One recent concern that has caught up with Pierce’s research is the issue of corporate loyalty. “In my generation and certainly my parents’ generation, it was not uncommon for employees to work for one company for life. They became very loyal, very dedicated organizational members. There are a lot of question marks now as to how loyal this new generation of employees will be, especially as they experience sudden, massive layoffs and organizations without ‘heart and soul.’ By the time some of our UMD graduates are out of school for 10 years, they’re on their third or fourth job.”

Pierce was hired at UMD right out of graduate school and continued to publish while he taught. His very linear academic career path took an interesting leap when he co-authored an article addressing the concept of employee ownership. In the article, Pierce noted briefly that physical ownership is not as critical as psychological ownership. “In other words,” he explains, “owning something doesn’t necessarily mean you’ll take care of it.”

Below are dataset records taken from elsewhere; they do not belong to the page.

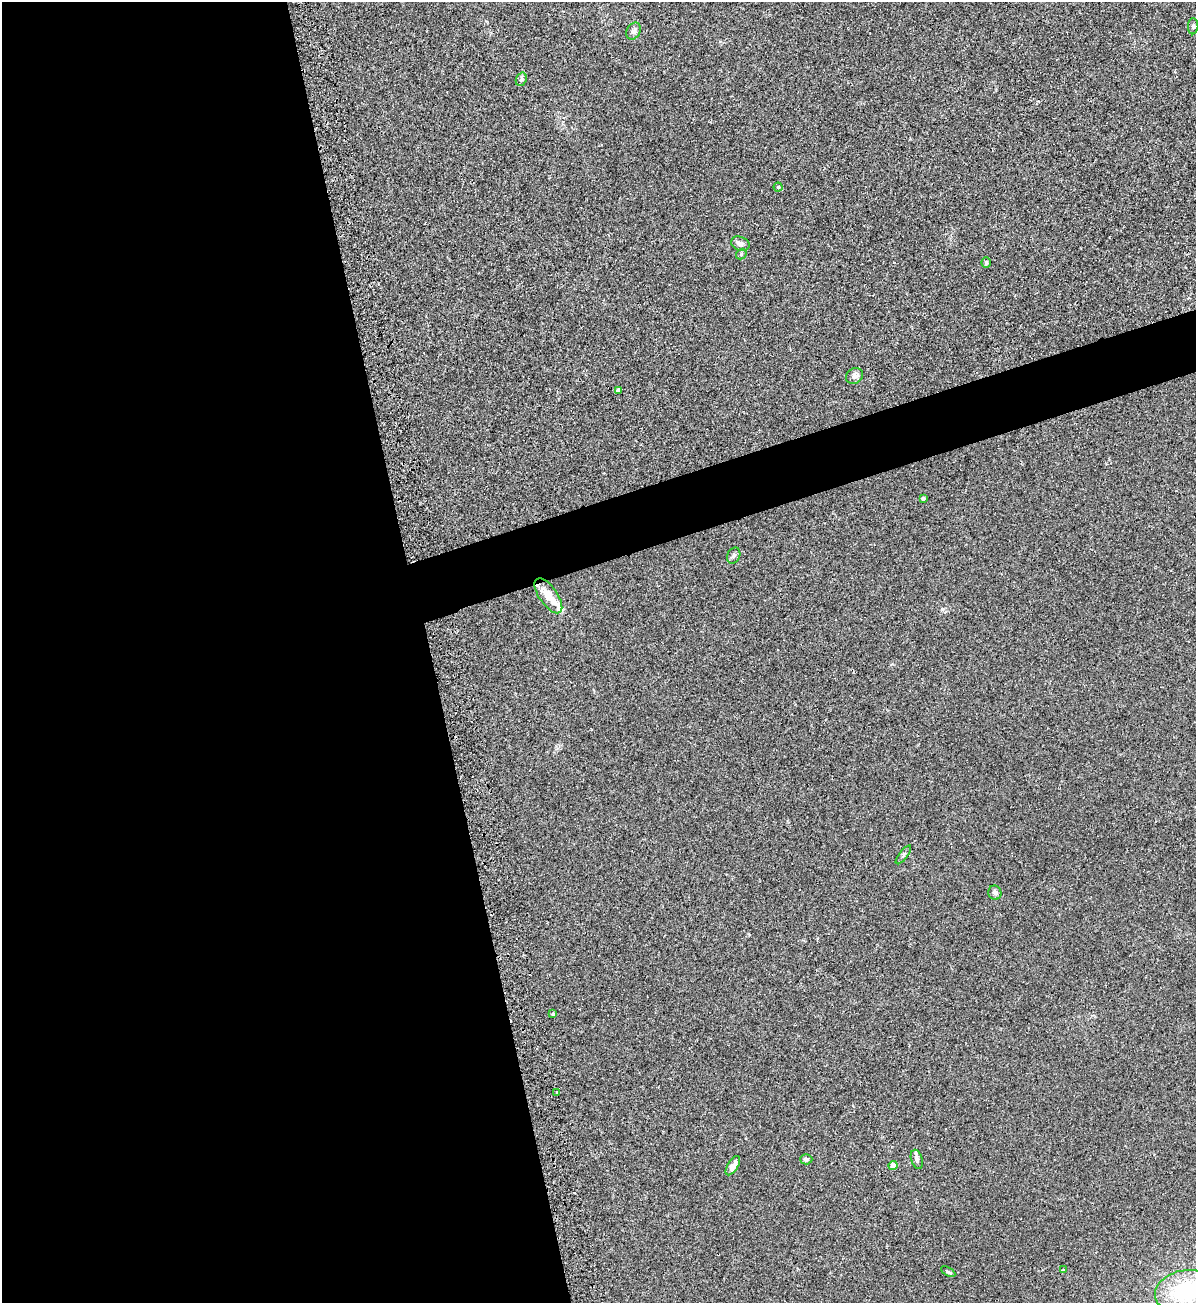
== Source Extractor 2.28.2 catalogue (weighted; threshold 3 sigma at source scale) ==
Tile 9 of 4 x 4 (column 1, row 3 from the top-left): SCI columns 301-1494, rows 1312-2612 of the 5258 x 5228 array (HDU 1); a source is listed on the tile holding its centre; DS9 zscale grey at full resolution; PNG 1198 x 1305 px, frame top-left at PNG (2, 2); each listed source drawn as its Kron ellipse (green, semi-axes under 4 px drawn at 4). Shown black and unused: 39% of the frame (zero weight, under 2 of 3 exposures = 2% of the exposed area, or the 3 px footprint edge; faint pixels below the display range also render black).
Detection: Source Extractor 2.28.2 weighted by HDU 2 'WHT'; one run over the whole footprint, this tile lists its part. Background 0.0154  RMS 0.0063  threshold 0.0285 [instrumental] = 3 sigma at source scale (4.5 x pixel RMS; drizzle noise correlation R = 1.50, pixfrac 1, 0.05/0.05 arcsec/px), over >= 5 px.
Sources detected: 26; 1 cosmic-ray / hot-pixel residue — neither listed nor drawn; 2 inside a brighter listed object's ellipse — not listed separately; the other 23 listed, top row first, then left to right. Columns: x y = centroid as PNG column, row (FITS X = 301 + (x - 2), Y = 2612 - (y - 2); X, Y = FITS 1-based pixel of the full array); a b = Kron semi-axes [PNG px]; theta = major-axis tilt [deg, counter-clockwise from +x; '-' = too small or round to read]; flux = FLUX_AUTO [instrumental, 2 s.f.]
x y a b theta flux
1193 26 8 5 89 1.3
634 31 9 6 63 2.2
521 79 7 5 70 1.2
778 187 4 4 - 0.9
740 244 9 7 -22 2.5
741 254 6 4 49 0.91
986 262 5 4 - 1.1
854 376 9 7 37 2.4
618 390 4 3 - 6
923 498 4 4 - 1.2
734 556 8 6 64 1.4
548 596 20 9 -55 9.4
903 855 11 4 53 1.3
995 893 7 6 - 1.6
553 1014 3 3 - 1.1
557 1092 3 3 - 1.8
806 1159 6 5 - 1.4
917 1159 10 5 -73 2.4
893 1165 4 4 - 7.6
733 1166 11 5 58 4.1
1063 1270 3 2 - 0.48
948 1272 8 3 -29 0.91
1187 1292 32 22 8 51
Isophote crosses this tile's border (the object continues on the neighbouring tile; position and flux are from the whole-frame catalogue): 1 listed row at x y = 1187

The editor was intrigued by the concept and recommended to Pierce that he write an entire article on that specific topic. This suggestion presented Pierce with a new quest that combined his favorite disciplines: psychology and organizational behavior.

In search of the origins of psychological ownership, Pierce traveled to the University of Waikato, in New Zealand, as a visiting scholar in the psychology department, spending several months researching literature addressing child development and animal territorial behavior. He started his new adventure with a new question: Is there a human tendency toward possessiveness or is it a learned behavior? He is now busy designing surveys and gathering data, methodical work that demands commitment and perseverance.

Teaching for the School of Business and Economics at UMD, he says, enables him to pursue research that is both compelling and valuable. “I have been intimately interested in each of the major research agendas I’ve had through the years and I’ve been able to stick with it until I decide I want to explore something else. This career has afforded me incredible freedom.”

As we see from these five journeys, UMD students are gaining powerful lessons in life-long learning from some real pros who have shaped careers — and lives — by remaining open to choices and risks.